Saturday

Hell Break Lose On Halloween Night








I don't know why this year I have the strong urge to celebrate Halloween and I do really mean celebration in the full manner. Pagen saw my shout out and starts to question me on the celebration. At the very early stage, I thought it was me, Pagen and Emily will be doing the make up but surprisingly on that day itself everyone show up with the make up accessories.

I only have a week to prepare my theme for Halloween and by searching everywhere for the perfect items, is never easy in Malaysia. I wanted to dress up as THE RIPPER but the robe was the hardest to find. I did found the robe from one of the costume rental shop in Hartamas but it was not for sales. I don't like the idea of renting the costume, when I party anything will happen and I don't want to pay a penalty fine for damaging the costume. On the Eve itself, I fall sick and I still haven't had any idea what I should dress up as for the Halloween. Till that day itself, I was still sick. I have the greatest idea of being a zombie butcher. Is quite easy to dressing up as that character. All I need is just get an apron and paint it all with blood and also a chopping knife as the accessories will work fine. As for my make up, I remember one of the Marilyn Manson concerts where the dancer has a cool make up on. I goggle's the photo of the dancing girl and there is it. My Halloween make up, Mobscene+Corpse ( I was abit worry about my skill on make up)

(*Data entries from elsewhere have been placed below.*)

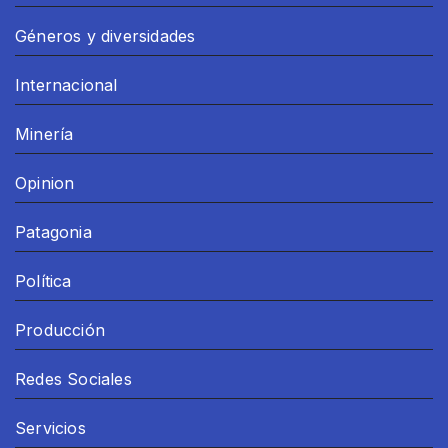
Géneros y diversidades
Internacional
Minería
Opinion
Patagonia
Política
Producción
Redes Sociales
Servicios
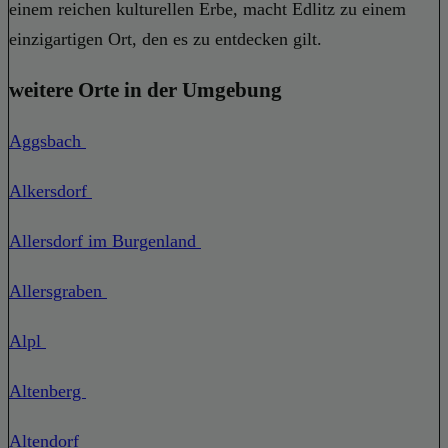
einem reichen kulturellen Erbe, macht Edlitz zu einem
einzigartigen Ort, den es zu entdecken gilt.
weitere Orte in der Umgebung
Aggsbach
Alkersdorf
Allersdorf im Burgenland
Allersgraben
Alpl
Altenberg
Altendorf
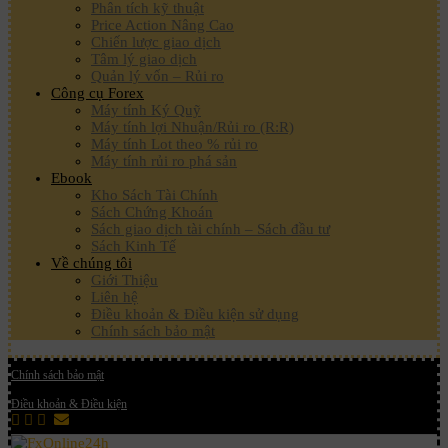
Phân tích kỹ thuật
Price Action Nâng Cao
Chiến lược giao dịch
Tâm lý giao dịch
Quản lý vốn – Rủi ro
Công cụ Forex
Máy tính Ký Quỹ
Máy tính lợi Nhuận/Rủi ro (R:R)
Máy tính Lot theo % rủi ro
Máy tính rủi ro phá sản
Ebook
Kho Sách Tài Chính
Sách Chứng Khoán
Sách giao dịch tài chính – Sách đầu tư
Sách Kinh Tế
Về chúng tôi
Giới Thiệu
Liên hệ
Điều khoản & Điều kiện sử dụng
Chính sách bảo mật
Chính sách bảo mật
Điều khoản & Điều kiện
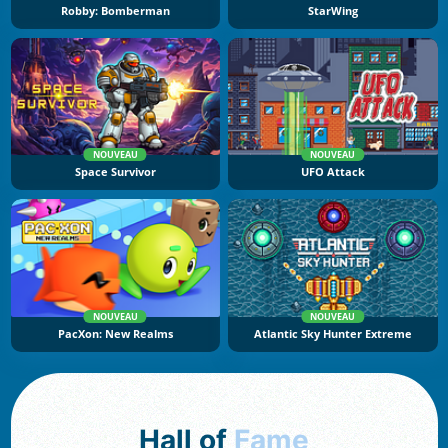
Robby: Bomberman
StarWing
NOUVEAU
NOUVEAU
Space Survivor
UFO Attack
NOUVEAU
NOUVEAU
PacXon: New Realms
Atlantic Sky Hunter Extreme
Hall of
Fame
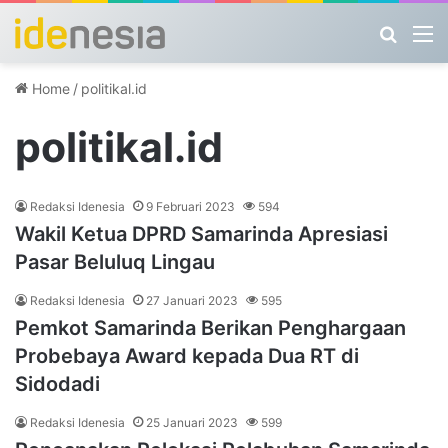
Search
M
Home
/
politikal.id
politikal.id
Redaksi Idenesia
9 Februari 2023
594
Wakil Ketua DPRD Samarinda Apresiasi
Pasar Beluluq Lingau
Redaksi Idenesia
27 Januari 2023
595
Pemkot Samarinda Berikan Penghargaan
Probebaya Award kepada Dua RT di
Sidodadi
Redaksi Idenesia
25 Januari 2023
599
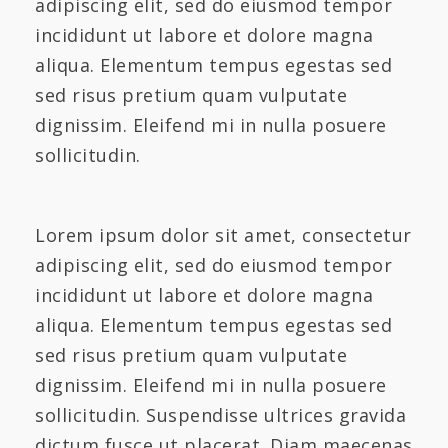
adipiscing elit, sed do eiusmod tempor
incididunt ut labore et dolore magna
aliqua. Elementum tempus egestas sed
sed risus pretium quam vulputate
dignissim. Eleifend mi in nulla posuere
sollicitudin.
Lorem ipsum dolor sit amet, consectetur
adipiscing elit, sed do eiusmod tempor
incididunt ut labore et dolore magna
aliqua. Elementum tempus egestas sed
sed risus pretium quam vulputate
dignissim. Eleifend mi in nulla posuere
sollicitudin. Suspendisse ultrices gravida
dictum fusce ut placerat. Diam maecenas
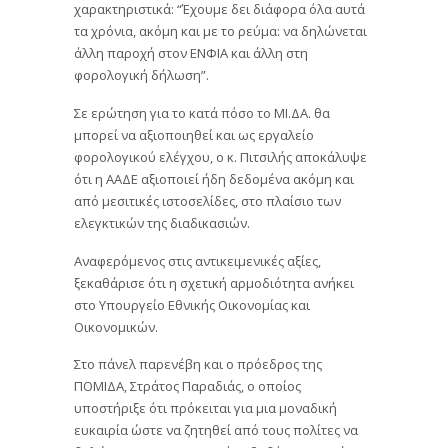
χαρακτηριστικά: “Έχουμε δει διάφορα όλα αυτά
τα χρόνια, ακόμη και με το ρεύμα: να δηλώνεται
άλλη παροχή στον ΕΝΦΙΑ και άλλη στη
φορολογική δήλωση”.
Σε ερώτηση για το κατά πόσο το ΜΙ.ΔΑ. θα
μπορεί να αξιοποιηθεί και ως εργαλείο
φορολογικού ελέγχου, ο κ. Πιτσιλής αποκάλυψε
ότι η ΑΑΔΕ αξιοποιεί ήδη δεδομένα ακόμη και
από μεσιτικές ιστοσελίδες, στο πλαίσιο των
ελεγκτικών της διαδικασιών.
Αναφερόμενος στις αντικειμενικές αξίες,
ξεκαθάρισε ότι η σχετική αρμοδιότητα ανήκει
στο Υπουργείο Εθνικής Οικονομίας και
Οικονομικών.
Στο πάνελ παρενέβη και ο πρόεδρος της
ΠΟΜΙΔΑ, Στράτος Παραδιάς, ο οποίος
υποστήριξε ότι πρόκειται για μια μοναδική
ευκαιρία ώστε να ζητηθεί από τους πολίτες να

When to Pagen house for the make up session, most of everyone turn up at her house to put on the make up. I felt that everyone of us are worries about the result of the make up because is our 1st time. The girl is still ok because they are used to make up but not the guys. It was fun when everyone was busy splashing the colours onto their face, is kind of funny yet scary. Everyone was done and march to Oblique. In the club we are the most outstanding Halloween creature there, I choose to go Oblique is that I assume the Gays club will be the most happening club for this day itself where alot of people will dress up for the occasion to compare with the usual straight clubs. I guess I was not totally correct about that, atleast there are free make up in the club for those who want to fit in to the Halloween celebration. At the end of the night, there are nominated 8 best dresses to stand a change in winning some prizes. Five out of eight nominations goes to us; my group won 2nd runner up and grand prize for the best dress of the night. If you look at the photo, the 2nd runner up is a half naked guy with white angel wings on this back. I guess he have the most friend and supporter in the club. Anyway, it was all for the fun of the celebration.

Without removing the make up, we were having LOK LOK on the street where everyone walk pass will look. Then we when to Pudu for porridge where you know at 3ish am is bloody pack and we were sitting down nicely enjoying our meal with the make up still on our face. It was kind of crazy but I don't give a fuck anyway.

Came home and my face is so tired with the make up, I took a good bath cleaning every inch of my body and head to bed. I try to sleep but I just couldn't shut my eyes and that very moment some depression hits me hard. That very moment I really feel like suicidal because I felt so depressed, lonely, unworthy, lifeless and cold. I really felt like go to the kitchen and grab a knife just slit my fucking throat and my life away. I don't know why this feeling consume me or maybe is Halloween. Happy Halloween everyone.